▶ _Extrait du texte_
● ● ●
La DGCCRF communique à moitié sur ses analyses et ne précise pas la répartition entre bio et conventionnel des échantillons analysés. Selon ce document, on a trouvé 3 échantillons bio sur 16 au total non conformes. Sur les 368 échantillons analysés, y avait-il 69 bio, ce qui aurait produit une égalité face au risque ? On peut en douter.

 

Nous ajouterons que les denrées alimentaires étant surveillées, ce qu'on détecte dans les analyses d'échantillons de produits alimentaires, c'est ce qui a traversé les mailles du filet.

 

 

Le cas des produits laitiers

 

Les produits laitiers sont-ils des pourvoyeurs d'oméga 3 ? Voici comment l'objection – fort capillotractée – est amenée :

 

« Mac Lesggy note que l'on consomme de moins en moins de lait, puis fait remarquer que ce lait contient des oméga 3 "très importants pour la santé", en particulier le lait de pâturages et de montagne. Or, justement, "90 % des Français manquent d'oméga 3". L'émission rappelle ensuite que ces oméga 3 se retrouvent aussi dans la crème, le beurre et les fromages.

 

Ce que l'on comprend

 

Manger plus de produits laitiers serait une bonne solution pour augmenter les apports des Français en oméga 3, surtout si le lait provient de vaches qui ont mangé de l'herbe. »

 

Si les divers éléments des affirmations s'enchaînent chronologiquement, nous n'avons pas le souvenir d'une intention d'en faire une démonstration de l'intérêt de manger plus de produits laitiers.

 

Quoi qu'il en soit, l'auteure s'empresse de démolir l'homme de paille qui serait, au mieux, un détail de l'émission. Et là, on peut rire. Message principal, noyé dans des considérations annexes :

 

« De toute façon, les produits laitiers sont, quel que soit leur mode de production, de très faibles contributeurs aux apports en oméga 3 (à savoir les acides gras ALA, EPA et DHA). […] Augmenter sa consommation de produits laitiers en privilégiant le lait de vaches ayant pâturé n'aurait donc qu'une influence marginale sur les apports en ces bons acides gras. »

 

Mais c'est introduit par :

 

« Passons sur le fait qu'il est scientifiquement démontré que le lait bio est plus riche en oméga 3 (ce que l'émission ne mentionne pas). »

 

Voilà le blasphème : Mac Lesggy n'a pas assez louangé le bio... dont la supériorité serait avérée. Mais, quand on fait une recherche, on obtient en priorité des articles scientifiques d'auteurs affligés d'énormes conflits d'intérêt comme Charles Benbrook et Carlo Leifert (voir par exemple ici, ici et ici), qui rapportent des résultats prédéfinis.
● ● ●
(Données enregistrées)

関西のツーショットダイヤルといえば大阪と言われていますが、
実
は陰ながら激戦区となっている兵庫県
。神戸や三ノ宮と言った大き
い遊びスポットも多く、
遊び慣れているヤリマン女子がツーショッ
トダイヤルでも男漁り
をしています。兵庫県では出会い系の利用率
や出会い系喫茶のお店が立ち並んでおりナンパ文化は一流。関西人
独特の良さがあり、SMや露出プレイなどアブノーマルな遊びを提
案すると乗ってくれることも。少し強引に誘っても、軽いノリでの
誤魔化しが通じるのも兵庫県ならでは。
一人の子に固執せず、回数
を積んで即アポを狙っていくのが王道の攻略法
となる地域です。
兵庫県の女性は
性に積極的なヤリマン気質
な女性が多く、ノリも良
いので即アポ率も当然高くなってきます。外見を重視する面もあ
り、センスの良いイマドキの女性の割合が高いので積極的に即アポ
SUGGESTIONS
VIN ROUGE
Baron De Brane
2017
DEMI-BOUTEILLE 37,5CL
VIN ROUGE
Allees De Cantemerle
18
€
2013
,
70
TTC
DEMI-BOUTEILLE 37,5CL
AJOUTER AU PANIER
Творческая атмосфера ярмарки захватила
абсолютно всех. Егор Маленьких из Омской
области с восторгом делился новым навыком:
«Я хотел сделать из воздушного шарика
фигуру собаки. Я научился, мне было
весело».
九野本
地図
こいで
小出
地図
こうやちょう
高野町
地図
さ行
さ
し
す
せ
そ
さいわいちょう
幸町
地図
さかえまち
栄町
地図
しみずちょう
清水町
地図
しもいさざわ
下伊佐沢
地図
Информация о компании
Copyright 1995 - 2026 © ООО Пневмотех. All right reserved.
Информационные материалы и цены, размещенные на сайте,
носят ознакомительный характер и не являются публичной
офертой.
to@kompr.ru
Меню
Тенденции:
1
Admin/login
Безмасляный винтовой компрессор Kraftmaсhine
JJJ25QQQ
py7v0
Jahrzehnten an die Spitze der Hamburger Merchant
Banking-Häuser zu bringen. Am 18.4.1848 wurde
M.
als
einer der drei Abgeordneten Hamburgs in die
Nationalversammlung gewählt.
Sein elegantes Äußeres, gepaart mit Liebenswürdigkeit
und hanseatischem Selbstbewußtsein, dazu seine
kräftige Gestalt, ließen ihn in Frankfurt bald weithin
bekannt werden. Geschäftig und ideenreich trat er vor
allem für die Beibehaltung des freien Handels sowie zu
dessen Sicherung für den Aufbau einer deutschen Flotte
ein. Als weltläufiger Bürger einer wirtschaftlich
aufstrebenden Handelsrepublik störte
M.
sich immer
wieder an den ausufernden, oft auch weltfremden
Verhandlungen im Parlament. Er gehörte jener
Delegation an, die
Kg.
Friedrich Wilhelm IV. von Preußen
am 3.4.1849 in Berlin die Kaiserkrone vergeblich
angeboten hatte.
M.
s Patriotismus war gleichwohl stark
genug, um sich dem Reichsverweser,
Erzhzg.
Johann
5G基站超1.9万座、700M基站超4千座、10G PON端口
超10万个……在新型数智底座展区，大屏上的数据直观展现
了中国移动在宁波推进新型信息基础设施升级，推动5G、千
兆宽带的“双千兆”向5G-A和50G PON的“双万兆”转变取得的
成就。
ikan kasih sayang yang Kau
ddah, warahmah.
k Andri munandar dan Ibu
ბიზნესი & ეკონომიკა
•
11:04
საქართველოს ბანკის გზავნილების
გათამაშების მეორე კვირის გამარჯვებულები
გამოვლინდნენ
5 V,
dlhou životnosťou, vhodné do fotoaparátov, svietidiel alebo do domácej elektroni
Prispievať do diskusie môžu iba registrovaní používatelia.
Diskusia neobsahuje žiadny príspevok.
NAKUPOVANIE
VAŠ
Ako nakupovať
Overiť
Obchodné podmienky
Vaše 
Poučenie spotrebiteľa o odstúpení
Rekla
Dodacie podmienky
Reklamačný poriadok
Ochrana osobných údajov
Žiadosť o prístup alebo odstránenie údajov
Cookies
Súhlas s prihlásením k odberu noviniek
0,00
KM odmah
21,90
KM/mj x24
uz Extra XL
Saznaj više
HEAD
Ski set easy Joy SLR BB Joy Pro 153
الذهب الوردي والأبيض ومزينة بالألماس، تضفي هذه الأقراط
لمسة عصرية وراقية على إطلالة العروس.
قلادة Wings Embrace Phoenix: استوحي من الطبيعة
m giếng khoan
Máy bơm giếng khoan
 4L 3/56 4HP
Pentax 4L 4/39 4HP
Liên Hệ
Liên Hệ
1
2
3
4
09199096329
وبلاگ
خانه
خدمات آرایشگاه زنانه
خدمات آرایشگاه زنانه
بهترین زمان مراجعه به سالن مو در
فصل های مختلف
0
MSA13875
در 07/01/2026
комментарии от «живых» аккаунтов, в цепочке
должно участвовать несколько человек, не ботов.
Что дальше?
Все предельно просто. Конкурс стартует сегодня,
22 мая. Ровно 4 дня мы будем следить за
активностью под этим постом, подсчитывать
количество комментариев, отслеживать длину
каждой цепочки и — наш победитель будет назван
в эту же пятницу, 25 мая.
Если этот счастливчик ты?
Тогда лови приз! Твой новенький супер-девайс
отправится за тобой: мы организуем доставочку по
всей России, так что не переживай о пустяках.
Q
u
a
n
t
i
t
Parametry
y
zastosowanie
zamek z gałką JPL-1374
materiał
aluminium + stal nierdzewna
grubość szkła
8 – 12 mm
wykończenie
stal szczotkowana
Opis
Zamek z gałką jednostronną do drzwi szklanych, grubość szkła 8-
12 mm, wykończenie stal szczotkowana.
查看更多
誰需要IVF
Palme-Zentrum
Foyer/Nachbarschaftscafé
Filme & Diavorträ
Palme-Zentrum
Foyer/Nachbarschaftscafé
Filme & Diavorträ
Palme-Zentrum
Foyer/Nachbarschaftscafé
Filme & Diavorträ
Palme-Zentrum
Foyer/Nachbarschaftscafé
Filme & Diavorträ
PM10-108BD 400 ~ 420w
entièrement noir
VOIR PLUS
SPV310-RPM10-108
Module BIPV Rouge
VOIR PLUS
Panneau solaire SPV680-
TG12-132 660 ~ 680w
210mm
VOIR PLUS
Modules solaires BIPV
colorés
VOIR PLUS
● ● ●
▶ _Travail à faire_
1/ Recopiez l'extrait consacré aux produits laitiers depuis « Ce que l'on » jusqu'à « de produits laitiers. » inclus, en remplaçant « de l'herbe » par « du foin ».
2/ Prolongez l'extrait consacré aux produits laitiers à partir de sa dernière phrase.
Les données fournies n'ont aucun lien avec l'extrait.

▶ _Corrigé_
1/
Ce que l'on comprend

 

Manger plus de produits laitiers serait une bonne solution pour augmenter les apports des Français en oméga 3, surtout si le lait provient de vaches qui ont mangé du foin. »

 

Si les divers éléments des affirmations s'enchaînent chronologiquement, nous n'avons pas le souvenir d'une intention d'en faire une démonstration de l'intérêt de manger plus de produits laitiers.

2/
En réalité, les différences ne sont pas dues au mode de conduite du troupeau – conventionnel ou bio – mais à l'alimentation... Et c'est précisément ce que Mac Lesggy a montré dans son émission.

 

 

Une réponse en bref (source)

 

 

Et voici l'ad hominem...

 

L'ad hominem est aussi de la partie. M. Serge Zaka est présenté comme « spécialiste de météo agricole » – ce qu'il est assurément, mais il est aussi ingénieur agronome –, puis, pour bien enfoncer le clou, comme « expert en météo agricole »... et une deuxième fois comme « expert en météo agricole ».

 

Une sorte de comique de répétition, si ce n'était indigent.

 

 

...et les incontournables « conflits d'intérêts »

 

Et voici l'encadré final censé tuer :

 

« La faute aux conflits d'intérêts ?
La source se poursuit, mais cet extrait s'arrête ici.